• [Given data]

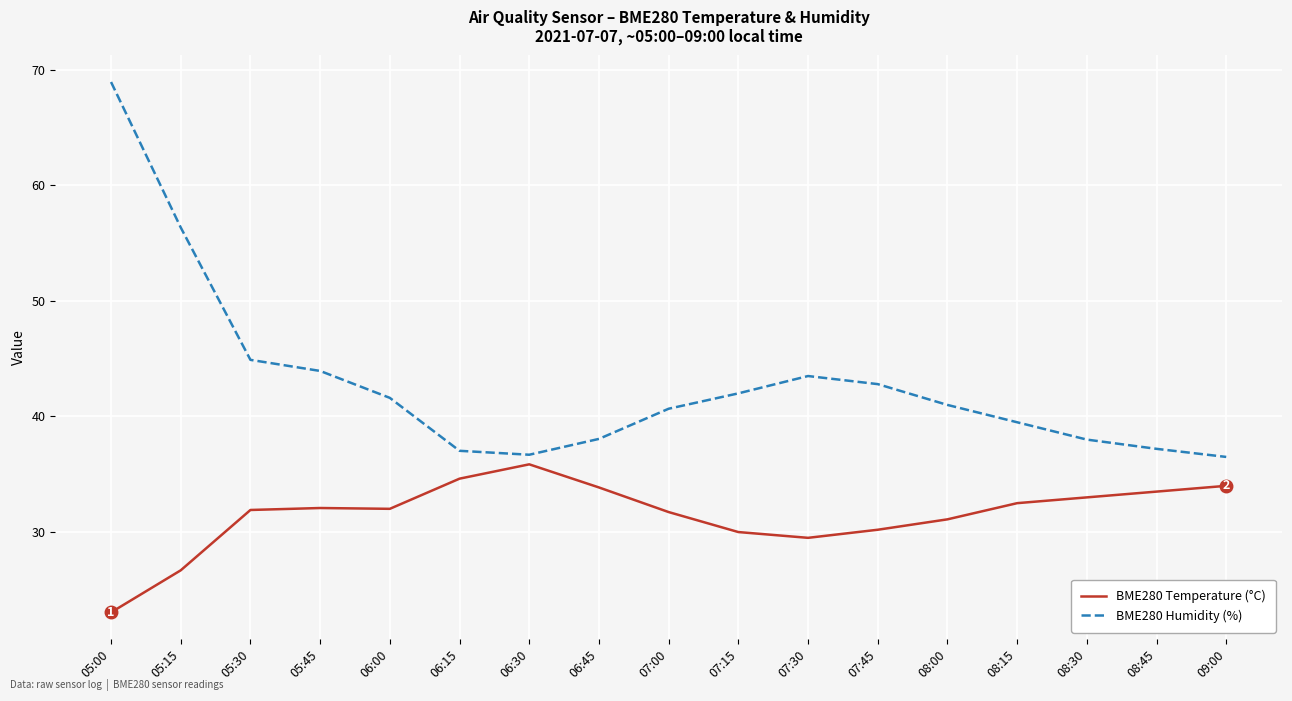

The BME280 Temperature (°C) series shows 33.5 at 08:45. True or false?

True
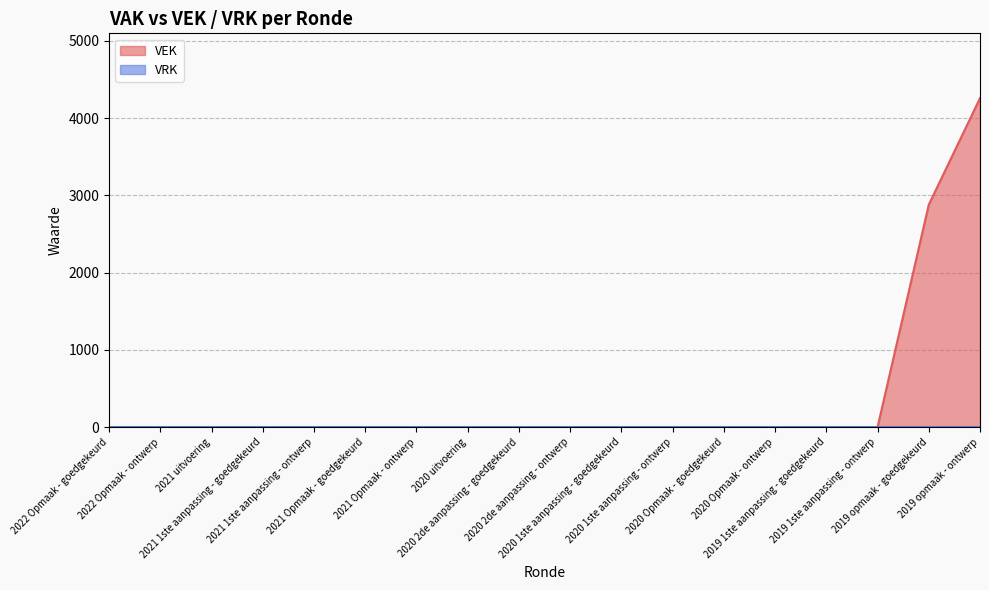

What is the difference between the maximum and minimum values?

4258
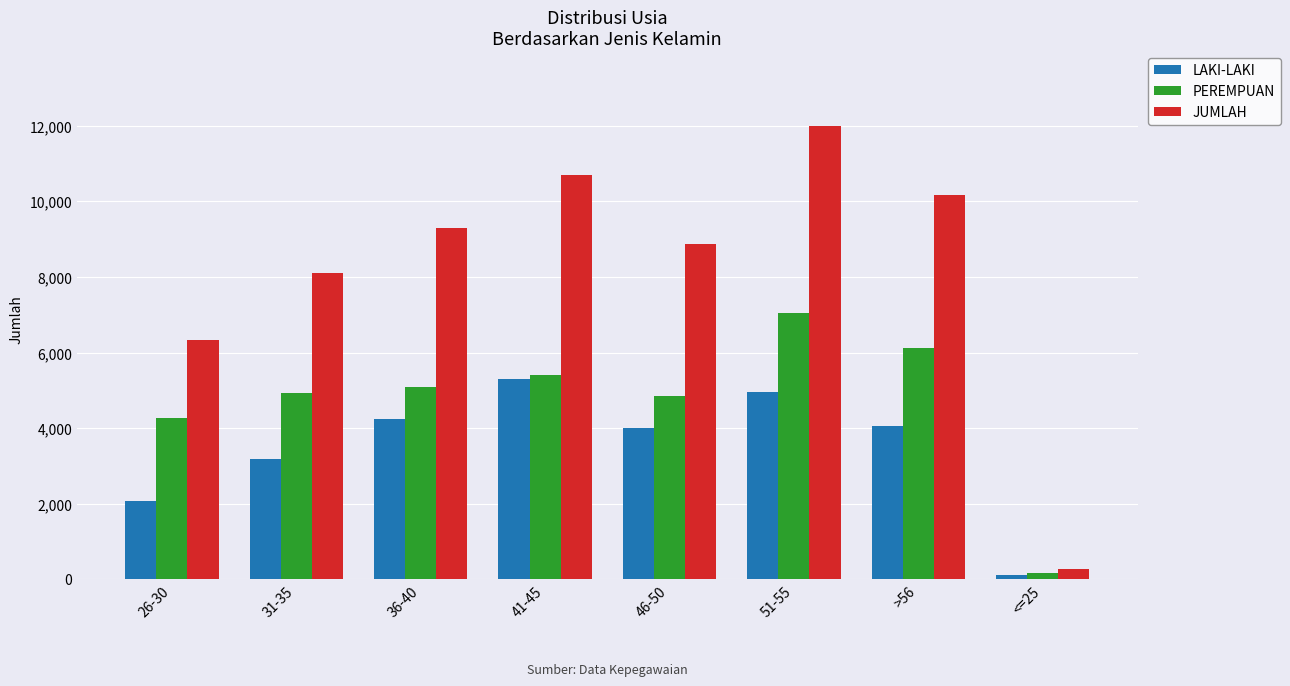

Is it true that JUMLAH equals 8015 at 51-55?

False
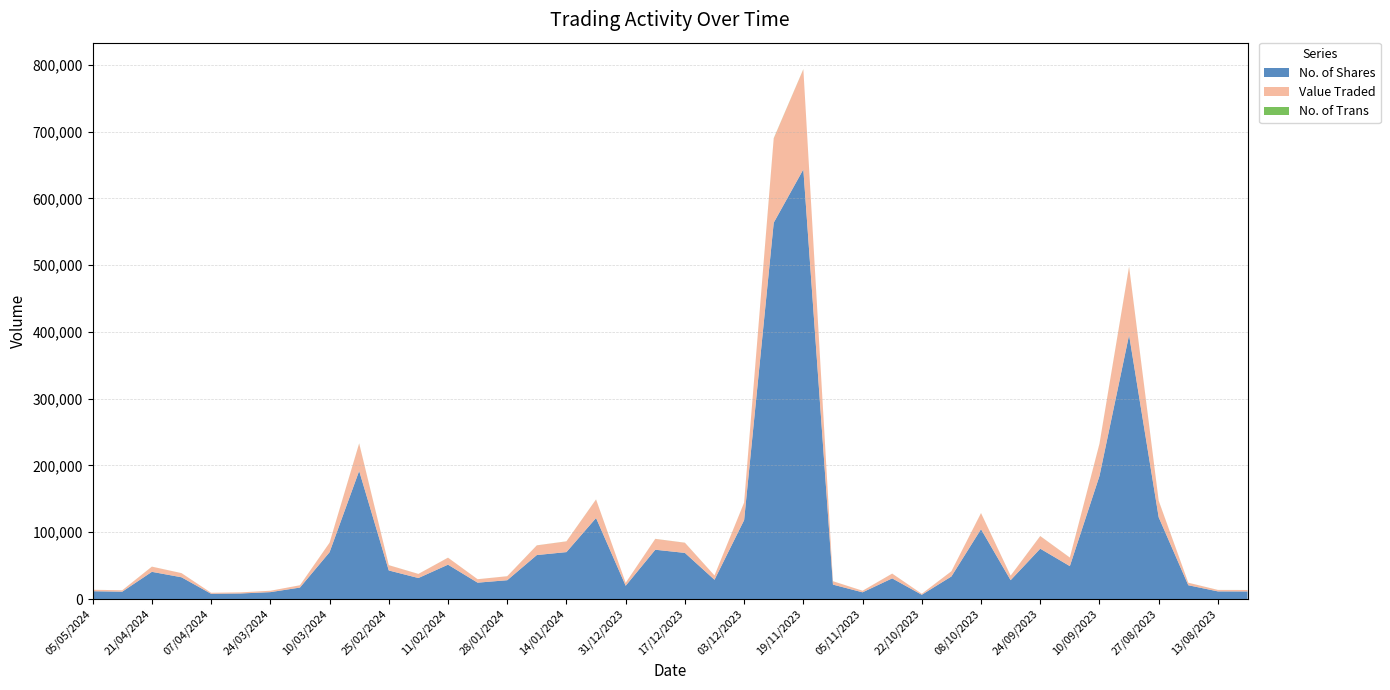

Reading right to left, extract all data points from this chart.

No. of Shares: 06/08/2023=11335	13/08/2023=11413	20/08/2023=20635	27/08/2023=122450	03/09/2023=395290	10/09/2023=184218	17/09/2023=49269	24/09/2023=75375	01/10/2023=28210	08/10/2023=104572	15/10/2023=33768	22/10/2023=6359	29/10/2023=30933	05/11/2023=10029	12/11/2023=21575	19/11/2023=643422	26/11/2023=563613	03/12/2023=118152	10/12/2023=28823	17/12/2023=69067	24/12/2023=73815	31/12/2023=19837	07/01/2024=121349	14/01/2024=70265	21/01/2024=65859	28/01/2024=28155	04/02/2024=24488	11/02/2024=51426	18/02/2024=31438	25/02/2024=42779	03/03/2024=191858	10/03/2024=70061	17/03/2024=17145	24/03/2024=10303	31/03/2024=8304	07/04/2024=7865	14/04/2024=32579	21/04/2024=40714	28/04/2024=11015	05/05/2024=11649
Value Traded: 06/08/2023=2166	13/08/2023=2172	20/08/2023=3722	27/08/2023=24611	03/09/2023=102360	10/09/2023=48070	17/09/2023=12771	24/09/2023=18868	01/10/2023=6789	08/10/2023=24081	15/10/2023=7769	22/10/2023=1463	29/10/2023=7117	05/11/2023=2342	12/11/2023=5018	19/11/2023=149897	26/11/2023=126104	03/12/2023=26177	10/12/2023=6369	17/12/2023=15207	24/12/2023=16247	31/12/2023=4384	07/01/2024=27755	14/01/2024=16053	21/01/2024=14474	28/01/2024=5966	04/02/2024=5147	11/02/2024=10476	18/02/2024=6101	25/02/2024=7891	03/03/2024=41012	10/03/2024=14191	17/03/2024=3433	24/03/2024=2062	31/03/2024=1641	07/04/2024=1495	14/04/2024=6191	21/04/2024=7743	28/04/2024=2074	05/05/2024=2219
No. of Trans: 06/08/2023=26	13/08/2023=40	20/08/2023=42	27/08/2023=136	03/09/2023=255	10/09/2023=173	17/09/2023=61	24/09/2023=67	01/10/2023=37	08/10/2023=79	15/10/2023=35	22/10/2023=16	29/10/2023=39	05/11/2023=25	12/11/2023=63	19/11/2023=219	26/11/2023=329	03/12/2023=73	10/12/2023=52	17/12/2023=72	24/12/2023=71	31/12/2023=30	07/01/2024=94	14/01/2024=96	21/01/2024=74	28/01/2024=38	04/02/2024=23	11/02/2024=42	18/02/2024=46	25/02/2024=69	03/03/2024=188	10/03/2024=56	17/03/2024=22	24/03/2024=16	31/03/2024=24	07/04/2024=6	14/04/2024=26	21/04/2024=45	28/04/2024=30	05/05/2024=10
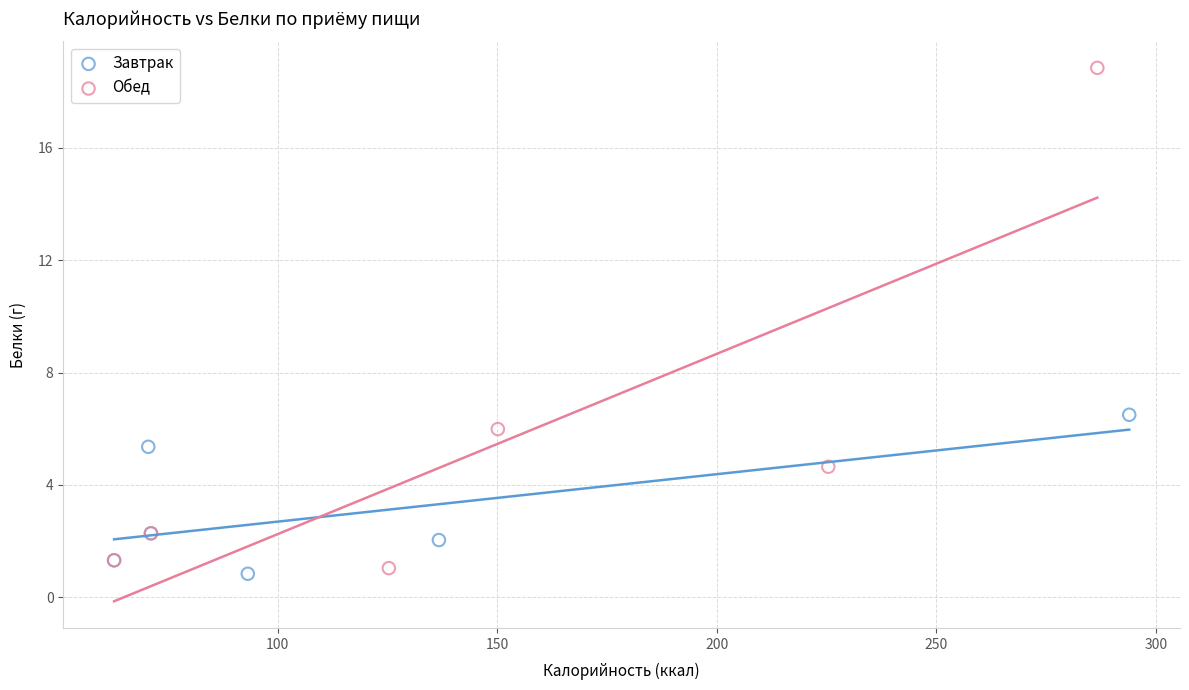

Which series reaches the maximum Y coordinate?

Обед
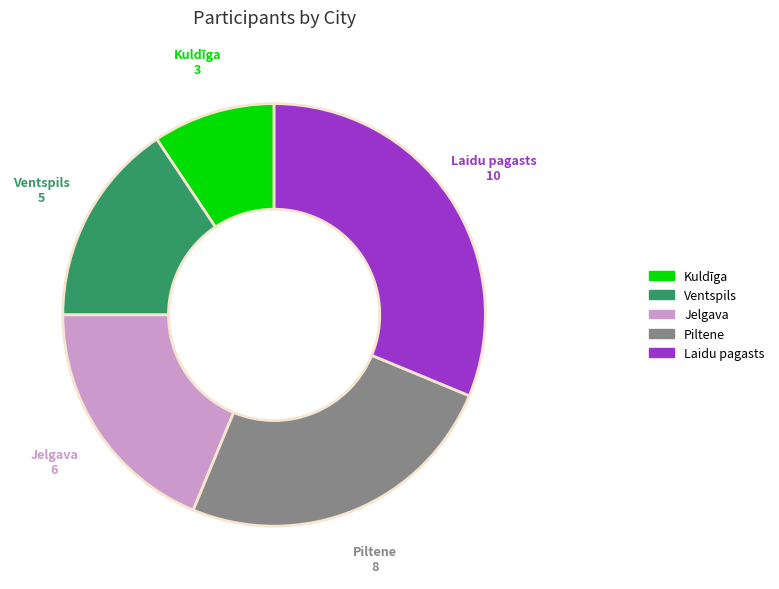

Rank the categories by value from highest to lowest.

Laidu pagasts, Piltene, Jelgava, Ventspils, Kuldīga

• [To do] List every line of the listing above that contains the word "maximum". Case counts.

• [Exercise output]
What is the difference between the maximum and minimum values?
Which series reaches the maximum Y coordinate?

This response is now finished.